Figure 1: Notations and separate channels

Inside a host, the CC and FEC entities can be regarded as conceptually separate:¶

  |            ^             |             ^
  | source     | coding      |packets      | sending
  | packets    | rate        |requirements | rate (or
  v            |             v             | window)
+---------------+source     +-----------------+
|    FEC        |and/or     |    CC           |
|               |repair     |                 |source
|               |symbols    |                 |packets
+---------------+==>        +-----------------+==>
  ^                                       ^
  | signaling about                       | network
  | losses and/or                         | information
  | repaired symbols

Figure 2: Separate entities (sender-side)

  |                                 |
  | source and/or                   | packets
  | repair symbols                  |
  v                                 v
+---------------+              +-----------------+
|    FEC        |signaling     |    CC           |
|               |repaired      |                 |network
|               |symbols       |                 |information
+---------------+==>           +-----------------+==>

Figure 3: Separate entities (receiver-side)

Per-instance keypoint data
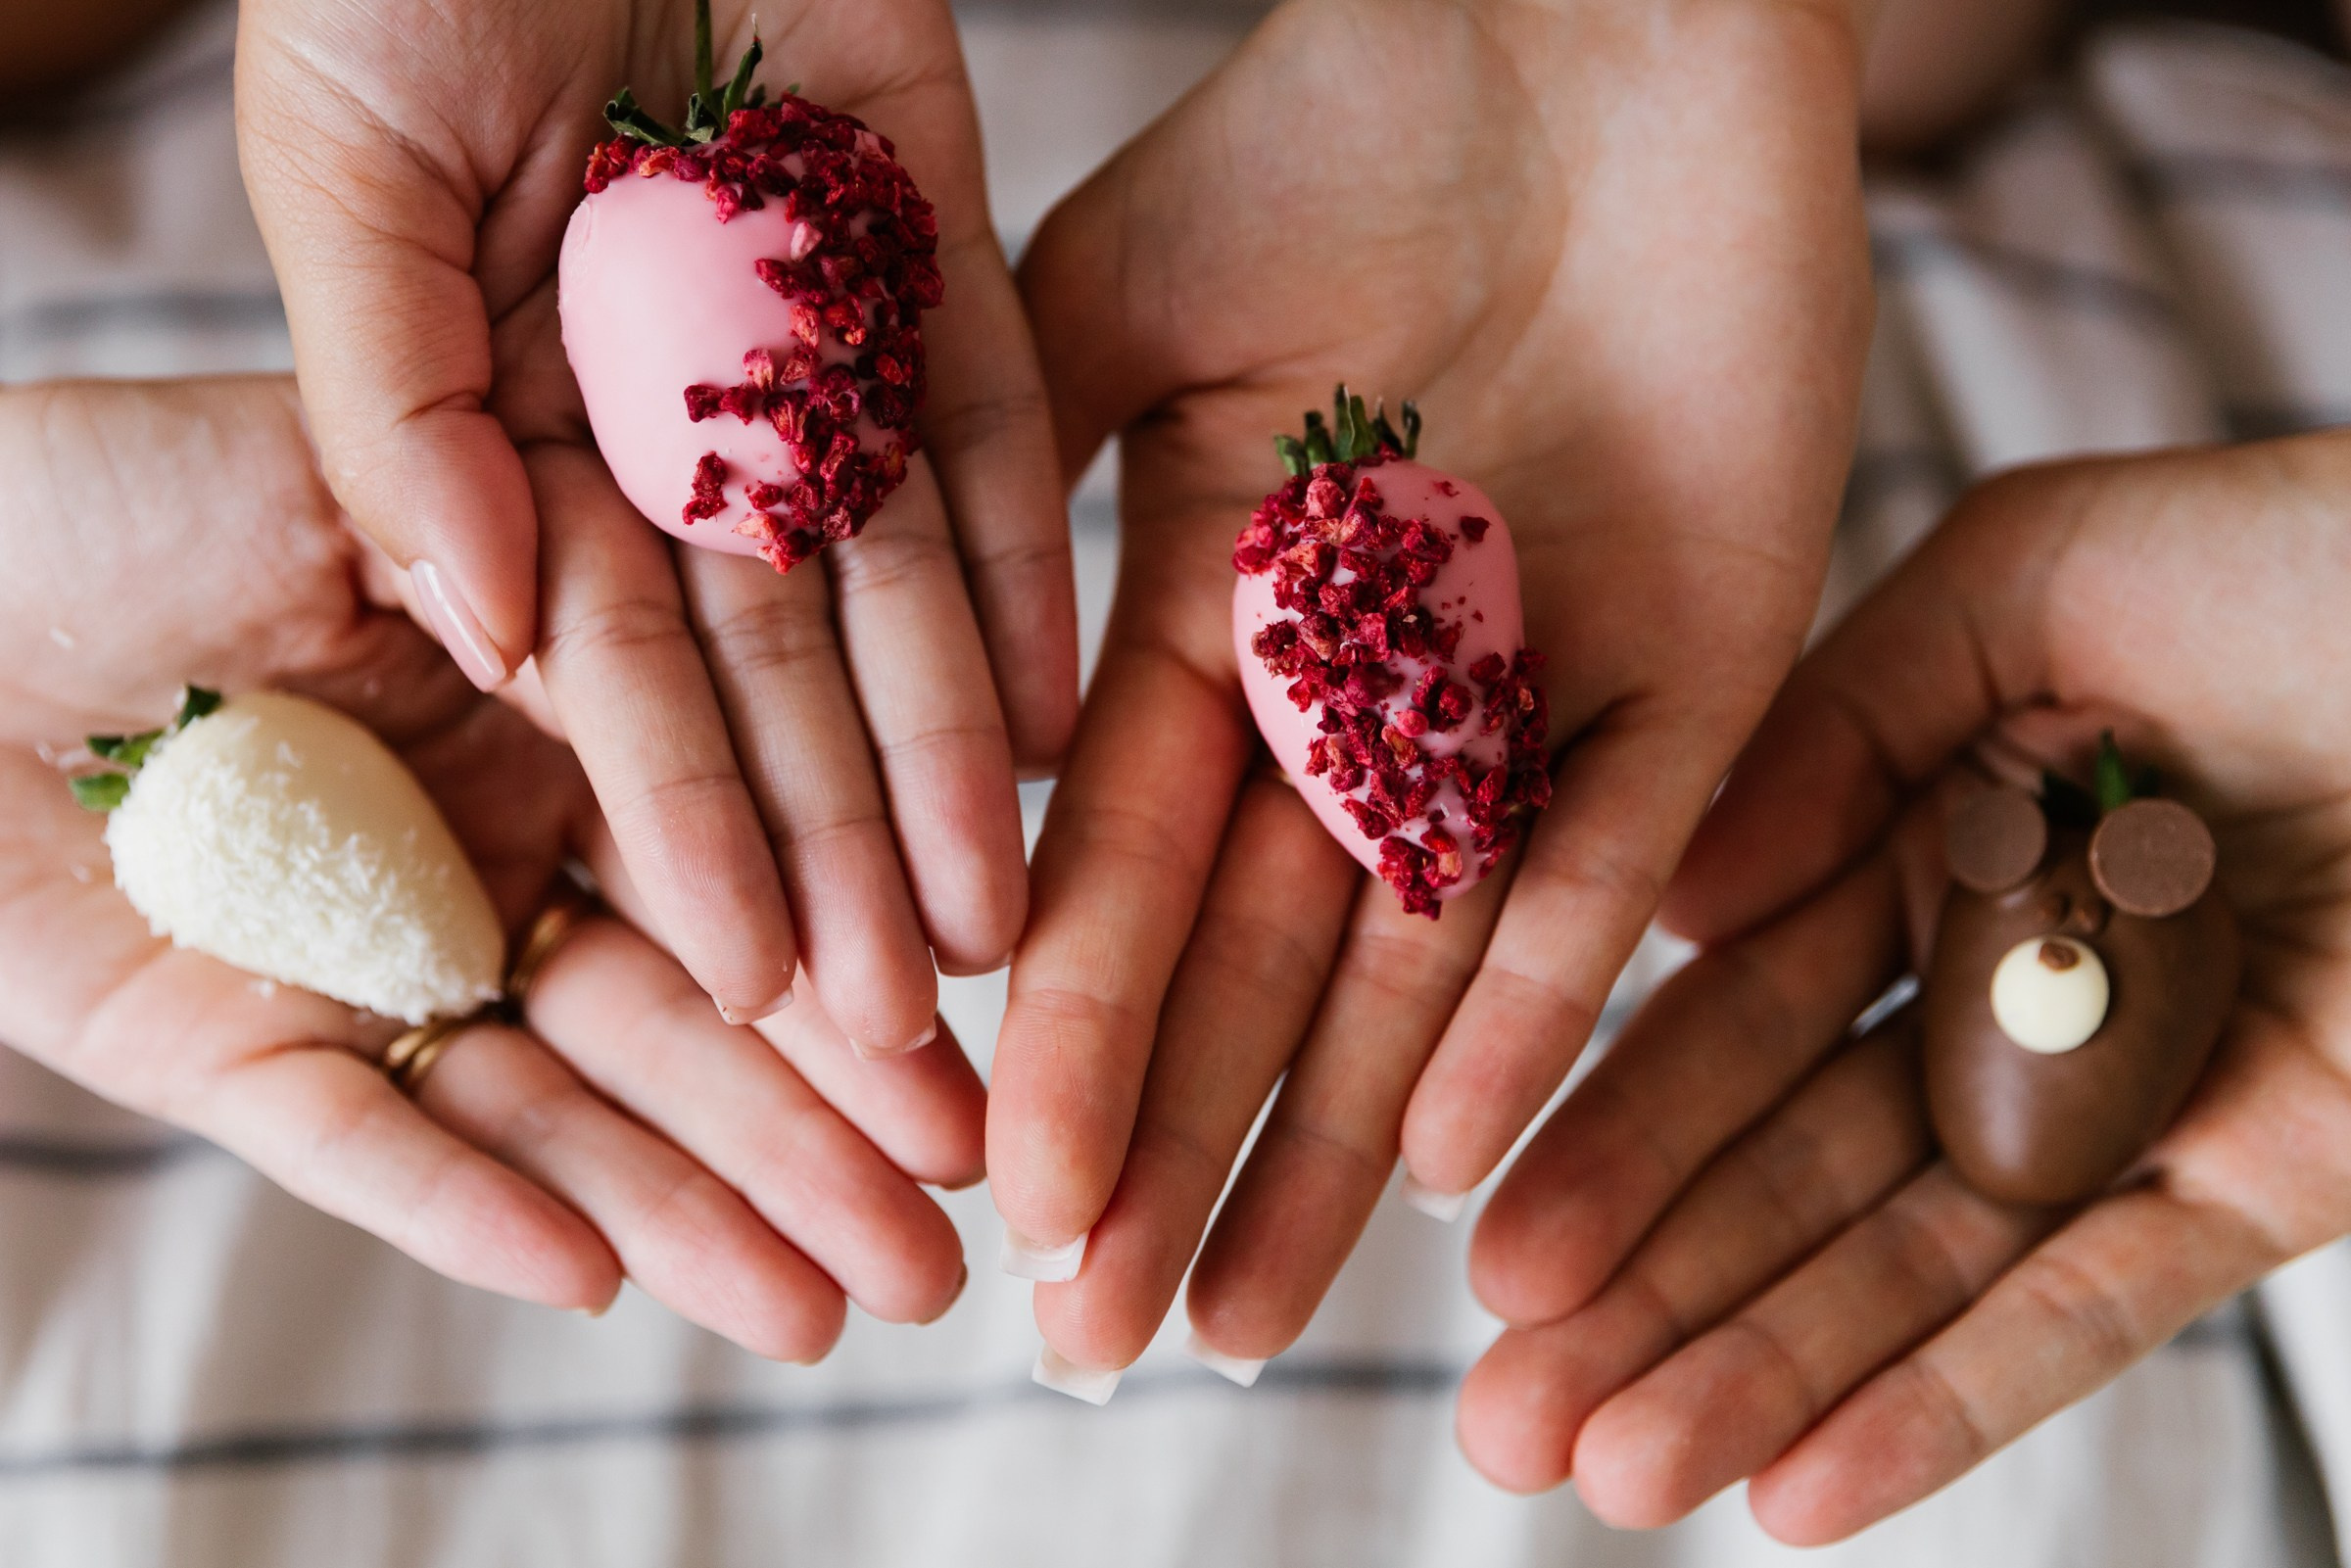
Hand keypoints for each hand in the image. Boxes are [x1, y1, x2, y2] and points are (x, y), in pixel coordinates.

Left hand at [0, 377, 982, 1354]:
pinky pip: (362, 1141)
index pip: (744, 846)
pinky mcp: (230, 1051)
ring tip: (845, 1305)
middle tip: (962, 1220)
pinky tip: (597, 1278)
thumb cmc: (111, 490)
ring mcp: (371, 960)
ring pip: (558, 1103)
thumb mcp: (362, 480)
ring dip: (701, 1207)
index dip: (860, 937)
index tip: (982, 1016)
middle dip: (825, 1122)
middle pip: (686, 1008)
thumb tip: (753, 628)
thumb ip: (546, 576)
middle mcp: (490, 848)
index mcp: (554, 715)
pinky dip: (469, 1211)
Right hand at [235, 0, 1074, 1050]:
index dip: (679, 828)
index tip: (744, 984)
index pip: (617, 673)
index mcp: (528, 433)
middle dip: (835, 845)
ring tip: (999, 923)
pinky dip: (1030, 565)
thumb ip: (394, 397)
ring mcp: (822, 348)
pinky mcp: (937, 257)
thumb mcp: (347, 168)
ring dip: (946, 754)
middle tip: (904, 1026)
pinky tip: (1067, 715)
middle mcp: (685, 425)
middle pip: (777, 670)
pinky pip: (1000, 433)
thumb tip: (476, 623)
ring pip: (899, 586)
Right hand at [990, 0, 1872, 1370]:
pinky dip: (1533, 995)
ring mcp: (1533, 692)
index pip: (1117, 865)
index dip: (1061, 1032)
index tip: (993, 1186)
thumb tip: (899, 703)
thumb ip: (1003, 486)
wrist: (1585, 20)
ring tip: (1244, 1314)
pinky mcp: (1708, 666)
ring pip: (1419, 960)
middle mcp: (1372, 691)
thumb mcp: (1120, 301)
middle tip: (1090, 1335)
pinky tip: (1458, 1155)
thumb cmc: (1339, 120)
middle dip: (1171, 1142)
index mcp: (1223, 615)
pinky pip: (1608, 859)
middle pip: (1256, 958)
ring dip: (1334, 1139)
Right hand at [1458, 434, 2350, 1539]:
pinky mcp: (2268, 1179)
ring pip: (1914, 1264)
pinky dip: (1948, 1403)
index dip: (1611, 1134)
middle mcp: (2010, 983)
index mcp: (1933, 838)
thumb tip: (1671, 909)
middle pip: (1793, 1168)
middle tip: (1503, 1424)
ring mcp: (2133, 1094)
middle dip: (1646, 1297)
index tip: (1489, 1244)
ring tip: (1613, 1482)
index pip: (1738, 1015)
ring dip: (1762, 1377)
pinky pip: (2091, 1306)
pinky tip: (1799, 1496)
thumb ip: (1835, 724)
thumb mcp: (2032, 576)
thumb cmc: (2315, 558)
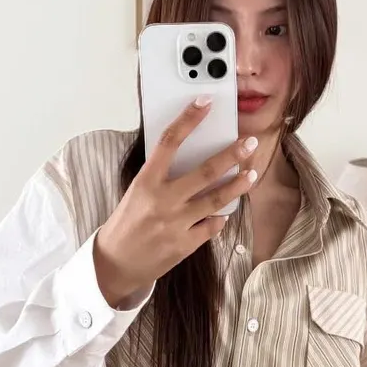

> [Task description]
According to the source text, how can the CC and FEC entities be regarded inside a host?

> [Result for this exercise]
As conceptually separate.